The data underscores growing concerns among regulators and stakeholders that DisCos have largely retreated from one of their core responsibilities: metering eligible customers at no cost. While operators previously required customers to pay upfront for meters with assurances of refunds through energy credits, many consumers say those refunds never materialised, while others report paying without ever receiving meters.
Figures from the NERC report show that meters installed under the DisCo-Financed Framework accounted for only a marginal share of total installations over the six-year period, despite repeated regulatory directives mandating faster deployment.
Under the framework, 57,007 meters were installed between 2019 and 2023, with an additional 31,622 meters in 2024. Deployment fell sharply in 2025, with DisCos funding just 1,178 meters in the first quarter, 234 in the second quarter, and 131 in the third quarter.
Metering activity under the DisCo-financed model was driven almost entirely by two operators. Ibadan Electricity Distribution Company recorded a cumulative 37,156 meters, with most installations completed between 2019 and 2023. Jos Electricity Distribution Plc led overall deployments with 52,174 meters installed between 2019 and 2025, including a surge of 31,442 meters in 2024.
Other DisCos posted negligible numbers. Enugu Electricity Distribution Company installed 597 meters, all between 2019 and 2023, while Kaduna and Kano DisCos installed 149 and 96 meters respectively in 2024. Eko, Aba, Abuja, Benin, Ikeja, Port Harcourt, and Yola DisCos recorded zero installations under the DisCo-financed model as of the end of the third quarter of 2025.
In total, DisCos funded only 131 meters in Q3 2025, representing just 0.06 per cent of the 228,614 meters installed across all metering frameworks during the period.
Most deployments were driven by alternative schemes. The Meter Asset Provider framework accounted for 176,302 installations, while the Vendor-Financed framework delivered 44,104 meters. An additional 7,902 meters were installed under the World Bank-supported Distribution Sector Recovery Programme.
NERC said that as of September 2025, only 6.66 million of Nigeria’s 12.03 million active registered electricity customers had been metered, translating to a national metering rate of 55.37 per cent.

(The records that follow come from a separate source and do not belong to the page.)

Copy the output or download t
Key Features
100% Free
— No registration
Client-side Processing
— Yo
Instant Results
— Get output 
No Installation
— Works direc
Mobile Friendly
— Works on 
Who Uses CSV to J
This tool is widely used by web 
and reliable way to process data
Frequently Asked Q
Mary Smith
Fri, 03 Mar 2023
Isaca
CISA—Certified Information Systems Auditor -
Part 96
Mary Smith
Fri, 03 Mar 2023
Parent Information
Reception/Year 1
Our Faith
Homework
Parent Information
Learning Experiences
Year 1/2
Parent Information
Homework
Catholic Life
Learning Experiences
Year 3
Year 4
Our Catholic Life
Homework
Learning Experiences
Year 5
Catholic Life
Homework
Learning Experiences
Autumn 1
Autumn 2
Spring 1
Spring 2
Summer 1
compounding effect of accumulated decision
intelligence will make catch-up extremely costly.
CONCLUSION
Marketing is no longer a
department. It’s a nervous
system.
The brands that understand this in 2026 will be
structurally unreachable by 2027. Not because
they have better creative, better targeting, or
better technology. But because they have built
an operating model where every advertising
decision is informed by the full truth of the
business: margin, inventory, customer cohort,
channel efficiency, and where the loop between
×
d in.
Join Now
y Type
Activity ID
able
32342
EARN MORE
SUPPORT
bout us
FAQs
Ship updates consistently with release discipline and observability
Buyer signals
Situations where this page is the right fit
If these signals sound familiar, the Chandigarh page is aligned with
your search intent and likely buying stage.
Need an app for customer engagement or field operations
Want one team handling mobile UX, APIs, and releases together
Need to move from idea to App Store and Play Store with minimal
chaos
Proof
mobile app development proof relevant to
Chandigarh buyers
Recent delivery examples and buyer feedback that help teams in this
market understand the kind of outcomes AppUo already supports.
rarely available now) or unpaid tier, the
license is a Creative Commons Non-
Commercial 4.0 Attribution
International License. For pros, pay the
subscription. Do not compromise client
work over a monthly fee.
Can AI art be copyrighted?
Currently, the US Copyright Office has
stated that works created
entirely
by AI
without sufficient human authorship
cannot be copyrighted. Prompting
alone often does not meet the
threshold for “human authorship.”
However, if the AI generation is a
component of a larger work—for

The commission noted that inadequate metering continued to fuel disputes over estimated billing, undermine consumer trust, and deepen commercial losses across the power sector.
The regulator stressed that accelerated meter deployment and improved customer enumeration remain critical to strengthening revenue collection, reducing technical and commercial losses, and improving service delivery, particularly for households and small businesses that bear the brunt of estimated billing practices.